= Work item =
Please print every line from the one containing "121,73 L 127,98" through the last line of the records below, exactly as written and nothing more.

= Source information =
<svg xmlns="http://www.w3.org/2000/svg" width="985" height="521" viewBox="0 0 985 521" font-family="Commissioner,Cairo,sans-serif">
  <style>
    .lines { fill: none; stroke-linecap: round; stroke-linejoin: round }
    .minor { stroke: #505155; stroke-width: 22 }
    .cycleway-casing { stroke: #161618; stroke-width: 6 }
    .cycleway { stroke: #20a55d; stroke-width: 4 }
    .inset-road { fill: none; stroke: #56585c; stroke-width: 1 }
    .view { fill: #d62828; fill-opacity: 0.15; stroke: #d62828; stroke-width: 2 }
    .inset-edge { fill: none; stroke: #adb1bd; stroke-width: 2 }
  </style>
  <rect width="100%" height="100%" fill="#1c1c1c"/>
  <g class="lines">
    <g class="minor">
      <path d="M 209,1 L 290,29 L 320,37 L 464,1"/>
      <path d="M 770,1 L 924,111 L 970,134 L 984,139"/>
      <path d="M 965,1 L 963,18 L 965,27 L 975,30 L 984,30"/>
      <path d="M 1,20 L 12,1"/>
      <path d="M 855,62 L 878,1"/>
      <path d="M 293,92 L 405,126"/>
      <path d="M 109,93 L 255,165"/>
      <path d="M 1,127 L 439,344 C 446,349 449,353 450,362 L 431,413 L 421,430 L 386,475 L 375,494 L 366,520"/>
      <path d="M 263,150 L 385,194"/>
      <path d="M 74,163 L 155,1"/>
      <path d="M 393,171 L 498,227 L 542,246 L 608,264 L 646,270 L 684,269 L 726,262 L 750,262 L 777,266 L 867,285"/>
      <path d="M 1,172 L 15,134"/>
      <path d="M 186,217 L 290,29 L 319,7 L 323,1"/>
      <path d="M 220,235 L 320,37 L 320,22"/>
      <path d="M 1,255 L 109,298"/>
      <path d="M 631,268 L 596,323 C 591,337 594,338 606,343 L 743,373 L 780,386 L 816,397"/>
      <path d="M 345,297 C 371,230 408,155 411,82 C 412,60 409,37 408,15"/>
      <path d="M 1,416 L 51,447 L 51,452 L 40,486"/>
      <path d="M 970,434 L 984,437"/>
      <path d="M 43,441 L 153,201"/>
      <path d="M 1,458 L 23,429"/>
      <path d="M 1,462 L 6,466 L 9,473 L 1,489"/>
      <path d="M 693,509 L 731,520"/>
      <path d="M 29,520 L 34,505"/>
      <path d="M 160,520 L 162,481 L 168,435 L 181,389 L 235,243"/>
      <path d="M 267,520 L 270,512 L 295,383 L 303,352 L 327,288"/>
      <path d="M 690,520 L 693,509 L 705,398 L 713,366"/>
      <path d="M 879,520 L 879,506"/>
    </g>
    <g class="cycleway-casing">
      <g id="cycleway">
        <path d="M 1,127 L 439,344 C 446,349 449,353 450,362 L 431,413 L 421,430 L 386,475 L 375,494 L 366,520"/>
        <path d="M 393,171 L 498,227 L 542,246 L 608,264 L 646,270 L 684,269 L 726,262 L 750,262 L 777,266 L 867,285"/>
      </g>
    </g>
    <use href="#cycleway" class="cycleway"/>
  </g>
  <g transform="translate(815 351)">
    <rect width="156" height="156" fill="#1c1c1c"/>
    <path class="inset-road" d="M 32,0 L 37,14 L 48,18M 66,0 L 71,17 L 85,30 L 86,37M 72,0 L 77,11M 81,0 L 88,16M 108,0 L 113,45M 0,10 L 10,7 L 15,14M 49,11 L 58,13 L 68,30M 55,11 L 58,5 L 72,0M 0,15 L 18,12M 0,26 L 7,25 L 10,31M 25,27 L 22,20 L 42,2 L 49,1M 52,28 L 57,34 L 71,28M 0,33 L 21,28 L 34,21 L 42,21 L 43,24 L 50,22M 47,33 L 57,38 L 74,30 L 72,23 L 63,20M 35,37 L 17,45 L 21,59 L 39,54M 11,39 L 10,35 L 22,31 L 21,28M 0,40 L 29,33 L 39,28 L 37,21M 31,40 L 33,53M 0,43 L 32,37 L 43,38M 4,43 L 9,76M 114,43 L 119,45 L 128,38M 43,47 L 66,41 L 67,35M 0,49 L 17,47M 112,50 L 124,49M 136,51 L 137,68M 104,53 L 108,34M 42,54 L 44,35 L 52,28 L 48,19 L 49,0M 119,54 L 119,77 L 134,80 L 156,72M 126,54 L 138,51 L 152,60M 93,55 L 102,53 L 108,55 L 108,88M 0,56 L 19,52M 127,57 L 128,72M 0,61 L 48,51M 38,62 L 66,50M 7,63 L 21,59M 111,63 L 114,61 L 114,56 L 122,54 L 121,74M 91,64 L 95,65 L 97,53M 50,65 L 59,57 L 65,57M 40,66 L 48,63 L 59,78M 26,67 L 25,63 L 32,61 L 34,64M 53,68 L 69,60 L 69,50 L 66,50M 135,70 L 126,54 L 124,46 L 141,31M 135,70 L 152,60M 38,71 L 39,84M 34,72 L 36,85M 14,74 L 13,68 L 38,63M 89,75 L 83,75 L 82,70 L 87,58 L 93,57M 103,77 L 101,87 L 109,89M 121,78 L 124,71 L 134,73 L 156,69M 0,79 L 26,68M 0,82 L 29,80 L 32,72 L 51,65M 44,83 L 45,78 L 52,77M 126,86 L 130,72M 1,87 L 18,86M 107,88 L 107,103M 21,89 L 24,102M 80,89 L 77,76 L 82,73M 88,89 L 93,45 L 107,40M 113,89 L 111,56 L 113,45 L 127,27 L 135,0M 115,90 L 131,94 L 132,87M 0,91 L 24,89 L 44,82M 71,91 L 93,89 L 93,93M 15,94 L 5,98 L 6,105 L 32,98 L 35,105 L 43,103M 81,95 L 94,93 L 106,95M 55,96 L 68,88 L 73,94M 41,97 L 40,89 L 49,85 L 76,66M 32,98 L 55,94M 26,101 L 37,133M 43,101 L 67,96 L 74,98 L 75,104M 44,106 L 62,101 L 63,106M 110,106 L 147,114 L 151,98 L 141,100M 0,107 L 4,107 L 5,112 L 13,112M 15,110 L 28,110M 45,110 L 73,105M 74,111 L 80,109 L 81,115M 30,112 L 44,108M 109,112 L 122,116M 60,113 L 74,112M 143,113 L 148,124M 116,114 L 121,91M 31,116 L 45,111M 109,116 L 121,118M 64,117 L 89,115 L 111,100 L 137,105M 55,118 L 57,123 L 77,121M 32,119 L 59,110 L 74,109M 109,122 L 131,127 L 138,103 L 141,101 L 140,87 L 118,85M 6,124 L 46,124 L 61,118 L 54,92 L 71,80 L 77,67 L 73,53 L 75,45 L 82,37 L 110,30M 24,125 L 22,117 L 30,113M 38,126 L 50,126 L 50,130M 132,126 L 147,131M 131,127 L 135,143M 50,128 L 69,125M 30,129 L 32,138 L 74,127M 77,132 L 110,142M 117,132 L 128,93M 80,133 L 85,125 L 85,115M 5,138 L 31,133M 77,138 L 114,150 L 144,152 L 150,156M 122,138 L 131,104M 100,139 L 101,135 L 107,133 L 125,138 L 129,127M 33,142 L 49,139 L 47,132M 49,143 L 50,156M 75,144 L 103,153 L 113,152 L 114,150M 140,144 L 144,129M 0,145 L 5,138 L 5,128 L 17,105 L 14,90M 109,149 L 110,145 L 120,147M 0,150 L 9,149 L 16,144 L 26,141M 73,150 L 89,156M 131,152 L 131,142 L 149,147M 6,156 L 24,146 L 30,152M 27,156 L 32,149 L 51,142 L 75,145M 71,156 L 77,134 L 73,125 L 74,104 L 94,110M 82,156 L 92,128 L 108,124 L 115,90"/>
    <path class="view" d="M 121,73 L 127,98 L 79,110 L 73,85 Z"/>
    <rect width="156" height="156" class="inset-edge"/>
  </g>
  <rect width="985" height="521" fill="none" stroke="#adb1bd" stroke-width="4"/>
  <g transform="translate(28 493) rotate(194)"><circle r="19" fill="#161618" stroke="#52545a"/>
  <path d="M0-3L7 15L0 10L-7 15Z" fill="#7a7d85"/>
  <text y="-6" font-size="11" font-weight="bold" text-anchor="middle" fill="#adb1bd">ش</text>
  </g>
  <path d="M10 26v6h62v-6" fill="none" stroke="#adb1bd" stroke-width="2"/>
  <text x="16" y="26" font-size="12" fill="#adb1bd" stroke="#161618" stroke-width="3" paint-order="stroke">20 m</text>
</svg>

= Solution to this problem =
    <path class="view" d="M 121,73 L 127,98 L 79,110 L 73,85 Z"/>
    <rect width="156" height="156" class="inset-edge"/>
  </g>
  <rect width="985" height="521" fill="none" stroke="#adb1bd" stroke-width="4"/>
  <g transform="translate(28 493) rotate(194)"><circle r="19" fill="#161618" stroke="#52545a"/>
  <path d="M0-3L7 15L0 10L-7 15Z" fill="#7a7d85"/>
  <text y="-6" font-size="11" font-weight="bold" text-anchor="middle" fill="#adb1bd">ش</text>
  </g>
  <path d="M10 26v6h62v-6" fill="none" stroke="#adb1bd" stroke-width="2"/>
  <text x="16" y="26" font-size="12" fill="#adb1bd" stroke="#161618" stroke-width="3" paint-order="stroke">20 m</text>
</svg>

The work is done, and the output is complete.